Early last week, the Federation received messages from a number of constituents who were very upset to see a moving van stored in a parking lot in one of our towns which had certain of the letters of the Company name removed. As a result, the word spelled on the side of the van read “ye”. As we all know, Ye (the billionaire entertainer formerly known as Kanye West) has recently unleashed a torrent of hateful and threatening rhetoric targeting Jews.

For a variety of reasons, we will not mention the town in which this occurred or the company involved. The van was parked in a manner that made sure that everyone driving by clearly saw the message being delivered. We are fortunate that our community members both recognized the problem and reported it to the Federation. Upon learning of the van and its message, we immediately sent the information and photos to ADL and Mike Shanbrom, our Federation’s Regional Security Advisor.

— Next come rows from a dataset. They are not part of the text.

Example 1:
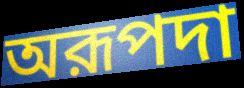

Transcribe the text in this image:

অরূপদা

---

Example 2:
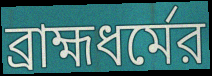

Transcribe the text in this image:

ব্রাহ্মধর্মের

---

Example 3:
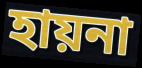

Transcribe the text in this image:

হায়না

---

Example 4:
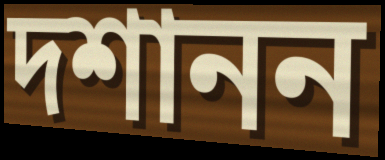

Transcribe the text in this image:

দশানন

We understood that this was not an uncomplicated matter. First, there was some slight room for unclarity as to whether the “ye” van was an accidental occurrence rather than an intentional message. Second, even when it became clear that the manipulation of the letters  was intentional, not everyone understands the message being conveyed with letters “ye”. Finally, if the van were on private property, it is possible that nothing could be done about the issue.

However, we had no choice but to see what we could do about the matter. We called the Town to alert officials about the van. After some explanation to help the officials understand the message being delivered, the Town officials were appalled and quickly agreed to speak with the owner of the Company. At the same time, ADL reached out to representatives of the Company as well. Within a day or so, we received a call from our principal  contact with Town who confirmed that the owner had, reluctantly, agreed to move the van. 

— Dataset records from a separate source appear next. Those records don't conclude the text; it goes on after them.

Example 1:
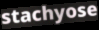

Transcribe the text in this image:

stachyose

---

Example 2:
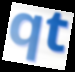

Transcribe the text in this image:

qt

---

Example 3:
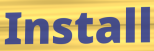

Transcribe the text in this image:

Install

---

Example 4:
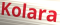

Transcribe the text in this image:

Kolara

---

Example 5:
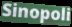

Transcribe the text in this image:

SinopoliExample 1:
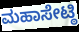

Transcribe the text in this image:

ಮಹಾಸೇಟ್ಠಿ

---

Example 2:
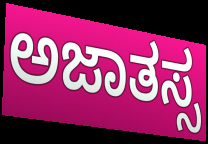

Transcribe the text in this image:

ಅಜಾತಸ್ಸ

On Thursday morning, we had confirmation that the van had been moved so that the offending message was no longer visible. The Federation is greatly appreciative of the quick and respectful action of the Town, both in recognizing the problem and in taking action to solve the problem. We also want to thank the Connecticut Regional Office of ADL for its support as well.

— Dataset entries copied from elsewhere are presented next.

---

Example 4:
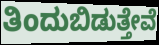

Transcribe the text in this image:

ತಿಂದುಬಿಡುತ್ತೇವೆ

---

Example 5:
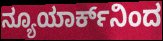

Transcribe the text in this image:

ನ್ಯೂಯಾರ್ಕ್‌ನಿಂದ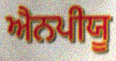
ਐਨਪੀਯੂ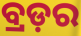
ବ୍ରଡ଼ରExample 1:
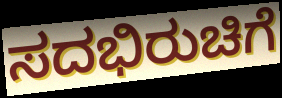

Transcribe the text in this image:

ಸದಭಿರುಚಿಗೆ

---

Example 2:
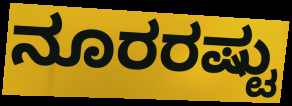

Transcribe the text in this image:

ನೂರರಷ್ಟು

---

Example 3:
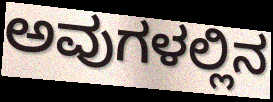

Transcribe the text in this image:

ಅವುಗಳಲ್ಲಿನ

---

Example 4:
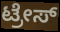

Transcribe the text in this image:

ಟ್ರೇಸ್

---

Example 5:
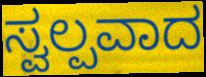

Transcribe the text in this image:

ಸ್ವಲ್ಪವಾದ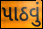
પાઠવુંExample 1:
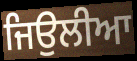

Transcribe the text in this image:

ਜਿਉਲੀਆ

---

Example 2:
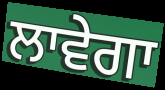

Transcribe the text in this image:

ਲਾਵੇਗਾ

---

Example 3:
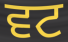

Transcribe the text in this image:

ਵਟ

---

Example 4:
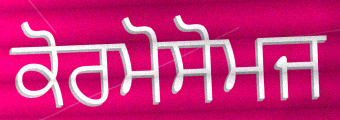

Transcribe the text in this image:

ਕੋਰਮੋਸੋਮਜ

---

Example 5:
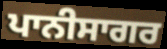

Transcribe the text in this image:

ਪਾਨੀਸਾਗਰ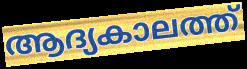
ആദ്യകാലത്ത്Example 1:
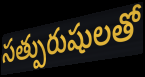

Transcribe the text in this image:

సత్పురుషులతో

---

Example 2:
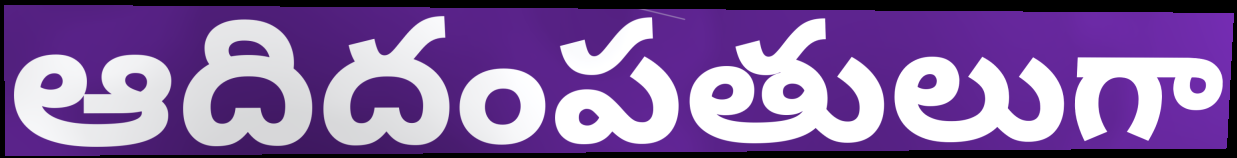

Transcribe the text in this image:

ఆదిదంపతులుగా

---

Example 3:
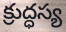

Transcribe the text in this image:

There are three lessons to be learned from this matter:


  1. Always report antisemitic incidents, whether criminal or not. The police need to know when our community is threatened, even if no crime has been committed. In addition, organizations like Secure Community Network and ADL keep track of these incidents. Finally, in responding to these acts, there is often an opportunity to remedy the problem and to build relationships so that the Jewish community will have allies in responding to acts of hate,

  2. Bad actions occur, but it is the response that matters in the long run. Every act of hate hurts, However, we do not judge a town or an institution by the fact that a bad act happens to occur. Instead, we judge communities and institutions by how they respond to the bad act. The response in showing support for the victimized group is what is remembered.

  3. Hatred of Jews can create strange bedfellows. The people who conveyed support for Ye have little in common with him and, in fact, represent starkly different variations of extremism. However, hatred of Jews tends to allow the haters to overlook the enmity that they would normally feel for one another. That is a testament to the unique quality of the conspiratorial hate that too often targets the Jewish people.